Communication Was Critical
At the beginning of the pandemic, Melrose city officials quickly prepared for the emerging crisis. The ability to communicate timely information effectively is an important tool in the fight against COVID-19, and the City of Melrose wanted to provide residents up-to-date information on the pandemic to protect residents and keep them healthy and safe.
Local officials set out to create an informational website for the public. The team implemented a new solution: ArcGIS Hub community engagement software. The software gave the city the ability to effectively share vital resources—including statistics and COVID-19 prevention tips—with Melrose residents. With a small team and limited resources, the City of Melrose created a site that has become a trusted source of information for the town.
The primary goal of this project was to build an information web page for the city’s mayor to communicate to all Melrose residents during the COVID-19 pandemic. According to Wilcock, the idea was to combine statistics, updated videos, educational information, and self-help tools for residents to navigate the pandemic.
Wilcock says the current city website software had limitations on design and functions. As such, the city GIS team searched for a new solution that was easy to configure and could add dynamic features such as interactive maps.
“At the beginning of the pandemic, there was a need to help the city get information out in a more visual, user-friendly, and dynamic way,” said Jane Pitts, GIS analyst for the City of Melrose. “Our city’s current website is full of text and hard to navigate for the user.”

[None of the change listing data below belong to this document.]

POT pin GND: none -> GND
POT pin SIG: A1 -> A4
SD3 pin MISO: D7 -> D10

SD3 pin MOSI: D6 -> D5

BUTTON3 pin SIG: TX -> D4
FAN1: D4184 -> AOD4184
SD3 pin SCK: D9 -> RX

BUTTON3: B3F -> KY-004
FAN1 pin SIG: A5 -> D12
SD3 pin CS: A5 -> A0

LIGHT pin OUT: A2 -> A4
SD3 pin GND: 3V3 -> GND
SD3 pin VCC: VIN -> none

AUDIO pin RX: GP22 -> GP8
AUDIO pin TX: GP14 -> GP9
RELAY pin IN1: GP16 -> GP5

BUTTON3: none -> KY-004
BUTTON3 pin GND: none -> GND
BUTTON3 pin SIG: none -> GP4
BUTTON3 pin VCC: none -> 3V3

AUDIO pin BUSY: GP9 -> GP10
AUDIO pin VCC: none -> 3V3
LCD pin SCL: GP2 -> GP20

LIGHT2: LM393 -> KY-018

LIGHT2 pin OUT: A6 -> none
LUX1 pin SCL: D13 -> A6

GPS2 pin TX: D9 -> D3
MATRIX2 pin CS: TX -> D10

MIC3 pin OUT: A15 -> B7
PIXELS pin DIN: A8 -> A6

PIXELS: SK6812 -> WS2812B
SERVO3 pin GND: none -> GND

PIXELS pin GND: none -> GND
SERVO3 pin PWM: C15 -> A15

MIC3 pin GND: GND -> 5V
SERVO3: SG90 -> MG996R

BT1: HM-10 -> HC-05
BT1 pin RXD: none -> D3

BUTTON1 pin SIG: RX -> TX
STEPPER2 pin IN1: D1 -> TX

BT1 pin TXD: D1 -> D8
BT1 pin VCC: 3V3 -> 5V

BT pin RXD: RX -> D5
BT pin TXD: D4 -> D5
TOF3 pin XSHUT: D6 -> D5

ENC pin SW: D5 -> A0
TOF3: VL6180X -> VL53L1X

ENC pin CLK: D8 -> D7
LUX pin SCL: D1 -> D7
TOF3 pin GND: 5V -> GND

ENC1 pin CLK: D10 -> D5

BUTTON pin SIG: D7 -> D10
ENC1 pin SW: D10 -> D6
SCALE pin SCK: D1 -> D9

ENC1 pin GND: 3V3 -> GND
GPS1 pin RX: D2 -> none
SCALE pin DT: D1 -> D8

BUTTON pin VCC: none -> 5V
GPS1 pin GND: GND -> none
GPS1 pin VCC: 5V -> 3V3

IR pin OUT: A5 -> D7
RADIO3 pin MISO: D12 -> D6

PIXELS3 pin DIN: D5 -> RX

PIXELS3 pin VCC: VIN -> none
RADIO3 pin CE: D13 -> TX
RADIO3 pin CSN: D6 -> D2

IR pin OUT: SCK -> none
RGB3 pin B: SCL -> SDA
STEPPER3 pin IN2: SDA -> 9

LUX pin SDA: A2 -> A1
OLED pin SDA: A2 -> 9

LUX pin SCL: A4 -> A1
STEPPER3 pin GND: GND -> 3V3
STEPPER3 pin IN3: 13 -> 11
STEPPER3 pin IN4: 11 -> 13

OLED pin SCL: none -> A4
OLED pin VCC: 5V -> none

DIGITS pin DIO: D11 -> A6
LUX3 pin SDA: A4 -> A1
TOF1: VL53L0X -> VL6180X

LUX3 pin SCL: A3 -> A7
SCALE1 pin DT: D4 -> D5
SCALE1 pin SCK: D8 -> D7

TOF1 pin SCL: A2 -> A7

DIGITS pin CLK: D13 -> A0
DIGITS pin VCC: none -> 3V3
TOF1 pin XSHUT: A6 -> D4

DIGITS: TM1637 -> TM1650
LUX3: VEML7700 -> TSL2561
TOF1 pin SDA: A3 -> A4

Wilcock says the GIS team was brought in to work on an information hub in March 2020 and organize the COVID-19-related statistics, videos, charts , and other data from multiple external sources. The ArcGIS Hub site went live on April 11, 2020, and has received more than 25,000 views so far, Wilcock said.
The goal was to keep the information current on the site, stay fluid, and continue to add new content as it was made available. The team began the project by discussing all of the available data and COVID-19 content that they could use.
“Our job with the site was to have people informed with the numbers, [tell them] where they could get help if they needed, and also to comfort them a little with a message from the mayor that’s relevant every day,” said Wilcock.
ArcGIS Hub Fit the City’s Needs
The city’s GIS team selected ArcGIS Hub to create its informational web page. ArcGIS Hub is cloud-based engagement software that allows organizations to work more effectively with their communities. Pitts, an Esri software user since 2001, chose Hub because it would allow the team members to create a dynamic site and cater the solution to their community. “We evaluated every piece of software that the city had in place, and in our opinion, ArcGIS Hub was the only product that could get it done quickly and efficiently,” Wilcock said.
Pitts says that she received an invitation from her local Esri regional office to attend an ArcGIS Hub webinar, which taught her how to use the new Coronavirus Response template. The template enables organizations to add their own branding, resources, and data regarding the COVID-19 outbreak to a web page.
“It was a great product to work with. In hindsight, the timing [of the webinar] was perfect,” said Pitts. “I thought Hub was the best solution for informing the public.”
he webinar also directed her to view a gallery of other community Hub sites from the United States and Canada for inspiration. Wilcock and Pitts spent a lot of time looking over other state, county, and local government Hub sites, then reassembled the ideas they saw into a format that suited their city.
“I think that’s a great thing for collaboration in small cities to get things done fast and efficiently,” Wilcock said. “We don’t necessarily have a lot of time, so if we can find something that’s working in another community and modify it, that’s a lot easier than starting from scratch.”